Vincent Garos

Personal information
- Nationality: France
- Born: 1 June 1982 (age 44) Nantes, France
- Height: 1.80 m (5 ft 11 in)
- Weight: 73 kg (161 lb)

Sailing career
- Sport: Sailing
- Club: Sport Nautique de l'Ouest
- Coached by: Didier Bernard
- Class: Dinghy

= Vincent Garos =

French sailor

Vincent Garos (born 1 June 1982 in Nantes) is a retired French sailor, who specialized in two-person dinghy (470) class. He represented France, along with his partner Pierre Leboucher at the 2012 Summer Olympics, and also became a member of the French national sailing team for five years before retiring shortly after the Games. Throughout most of his sporting career, Garos has been training for Ouest Nautical Sport Club (Sport Nautique de l'Ouest) under his personal coach Didier Bernard.

Garos qualified as a crew member for the French squad in the men's 470 class at the 2012 Summer Olympics in London by finishing sixth and receiving a berth from the ISAF World Championships in Perth, Western Australia. Teaming with his partner Leboucher in the opening series, the French duo fell behind the pack on the early races, but sailed smoothly at the very end to achieve a creditable seventh position against a fleet of twenty-seven boats with an accumulated net score of 90 points.

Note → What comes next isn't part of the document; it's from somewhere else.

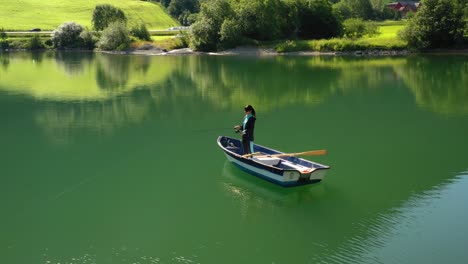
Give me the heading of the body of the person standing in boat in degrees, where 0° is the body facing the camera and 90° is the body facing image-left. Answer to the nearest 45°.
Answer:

Shortly after the Games, Garos decided to retire from sailing to embark upon his formal business career role in the sport sector. Whilst training and competing for the sport, Garos completed a Bachelor of Arts in material sciences and engineering, worked part-time in the technical sales department of an industrial company and fulfilled a one-year contract in the navy.